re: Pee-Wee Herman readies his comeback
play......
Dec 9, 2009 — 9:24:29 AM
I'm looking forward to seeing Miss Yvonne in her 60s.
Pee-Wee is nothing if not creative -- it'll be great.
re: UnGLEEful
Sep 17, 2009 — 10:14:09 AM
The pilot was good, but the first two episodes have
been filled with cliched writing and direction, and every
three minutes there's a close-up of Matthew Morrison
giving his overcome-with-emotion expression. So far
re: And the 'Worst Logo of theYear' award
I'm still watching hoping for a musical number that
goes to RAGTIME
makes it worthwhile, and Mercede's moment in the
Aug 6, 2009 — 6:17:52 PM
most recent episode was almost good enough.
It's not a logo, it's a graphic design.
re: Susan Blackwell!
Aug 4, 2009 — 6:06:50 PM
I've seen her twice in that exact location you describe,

# # # # #

▸ Your objective
Each line from the one containing "Aug 6, 2009 — 6:17:52 PM" to the end of the entries above should be copied exactly, and no other line.

▸ Final answer
Aug 6, 2009 — 6:17:52 PM
most recent episode was almost good enough.
It's not a logo, it's a graphic design.
re: Susan Blackwell!
Aug 4, 2009 — 6:06:50 PM
I've seen her twice in that exact location you describe,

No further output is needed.